→ **WORK TO COMPLETE**:
1. In the passage on Central America's climate, what regional average decrease in precipitation does the less pessimistic scenario project?
2. Write out the portion of the Central America climate passage between "The year 2014" and "a poorer economy.", inclusive.

→ **READING PASSAGE**:
○ ○ ○

Speaking on water related issues, Central America is a bizarre region. It can experience fatal floods, like those on 2011 when 105 people died across the isthmus, thousands had to be resettled and millions of dollars worth of crops and infrastructure were lost; as we can also have a suffocating and dry heat. As we do now.
The year 2014 has been a tough one for the region. The effect of El Niño, magnified by climate change in one of the world’s most vulnerable zones, gave us a sneak peek on what the future holds for us if we don’t (if the world doesn’t) deviate from current emission levels: less rain, less life, less crops to harvest and a poorer economy.
“In the less pessimist scenario (B2), precipitation would diminish by 3% in Panama, 7% in Guatemala, between 10 and 13% in Costa Rica, Belice, El Salvador, and Honduras, and 17% in Nicaragua, with a regional average of 11%”, says the United Nations Economic Commission for Latin America in their report “La economía del cambio climático en Centroamérica” (The economics of climate change in Central America), published on 2012.
This would endanger corn, rice and beans plantations, source of both income and nutrition to many rural families.

○ ○ ○

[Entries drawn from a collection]
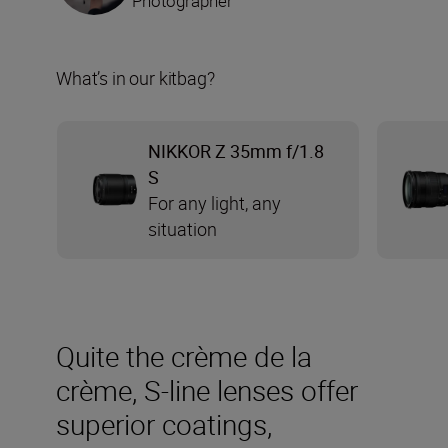
Photographer
What’s in our kitbag?
NIKKOR Z 35mm f/1.8
S
For any light, any
situation
Quite the crème de la
crème, S-line lenses offer
superior coatings,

○ ○ ○

→ **SOLUTIONS TO THE TASKS**:
1. A regional average decrease of 11%.

2.
The year 2014 has been a tough one for the region. The effect of El Niño, magnified by climate change in one of the world’s most vulnerable zones, gave us a sneak peek on what the future holds for us if we don’t (if the world doesn’t) deviate from current emission levels: less rain, less life, less crops to harvest and a poorer economy.